Little Paris Luxuries to Warm Up Your Winter
Winter in Paris is an underrated season, one that turns the city into a poem of blues and grays. Still, its chilly winds and darker days can sap your spirits. The cure lies in special Paris luxuries: vin chaud (warm spiced wine), colorful scarves—and scented candles.
Paris is the historic home of candle making, famous for her long-lasting, perfumed tapers. The city’s oldest company, Cire Trudon, began business in 1643. Both Louis XIV and Napoleon I sponsored the firm; today, its wares are bought by Karl Lagerfeld and Catherine Deneuve. Its elegant St.-Sulpice shop reflects such patrons.
My favorite house of wax, however, is Diptyque. In terms of Parisian artisanat, it is a “new” firm, founded in the ’60s by three designers. Diptyque also sells fragrances and related products. But it is candles that made it famous. Popular around the world, these are especially ubiquitous in the fashion biz.
There are Diptyque candles with scents based on flowers, spices, fruits and herbs. Others have been blended to evoke a place or memory. This year, for its 50th anniversary, the firm unveiled one called Curiosities. In homage to a desk from Diptyque’s original office, it seductively fuses cypress, cloves and rosewood.
Such Paris candle shops operate just like perfumeries. The glasses that house their burning scents are carefully crafted and every aspect of the packaging is exquisite. Each Cire Trudon glass, for instance, is completely unique—all are created at its works in Vinci, Italy. Every candle’s cotton wick is also positioned by hand, to optimize the delicacy of its diffusion.
Even the smallest of these candles fills a room with scent. So these miniartworks are a wonderful winter find. They burn anywhere from 20 to 60 hours, as long as you follow a few simple instructions. The sophisticated trappings make them glamorous gifts or, in your hotel room, perfect Paris luxuries.

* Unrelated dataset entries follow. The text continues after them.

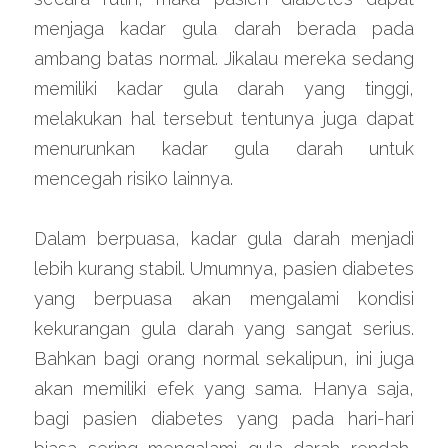
menjaga kadar gula darah berada pada 
ambang batas normal. Jikalau mereka sedang 
memiliki kadar gula darah yang tinggi, 
melakukan hal tersebut tentunya juga dapat 
menurunkan kadar gula darah untuk 
mencegah risiko lainnya.
Dalam berpuasa, kadar gula darah menjadi 
lebih kurang stabil. Umumnya, pasien diabetes 
yang berpuasa akan mengalami kondisi 
kekurangan gula darah yang sangat serius. 
Bahkan bagi orang normal sekalipun, ini juga 
akan memiliki efek yang sama. Hanya saja, 
bagi pasien diabetes yang pada hari-hari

This famous house is known for its historic formulae. (Sofia Coppola talked them into “lighting” Marie Antoinette.) Its secret is a special vegetable wax based on soya, presented in a very aristocratic aesthetic. The gold labels bear the image of busy bees with the Latin legend “They work for God and the King.”
• Favorite winter candle here: Roi-Soleil (The Sun King). I love its cozy, rich mix of citrus and cedar.
This boutique may be a bobo (yuppie) favorite, but rare is the Parisian who does not love its candles. The staff can help you choose among the seductive scents, and it is also worth trying out the fragrances. Our favorite Christmas treat was the Epinette, a candle with the scent of fresh-cut spruce.
• Favorite winter candle here: Figuier, which gives the smell of fresh figs without the sweetness.
Astier de Villatte is a home accessories shop, best known for charming ceramics. But its candles, while expensive, are equally popular. I was seduced by Commune of Paris, which promised “Revolutionary” ingredients. Did these help me smell the Paris of 1871? Well, it was intriguing: a heady mix of nuts, bitter fruits and smoke! Note: The black-and-white “AV” labels are wonderfully stylish.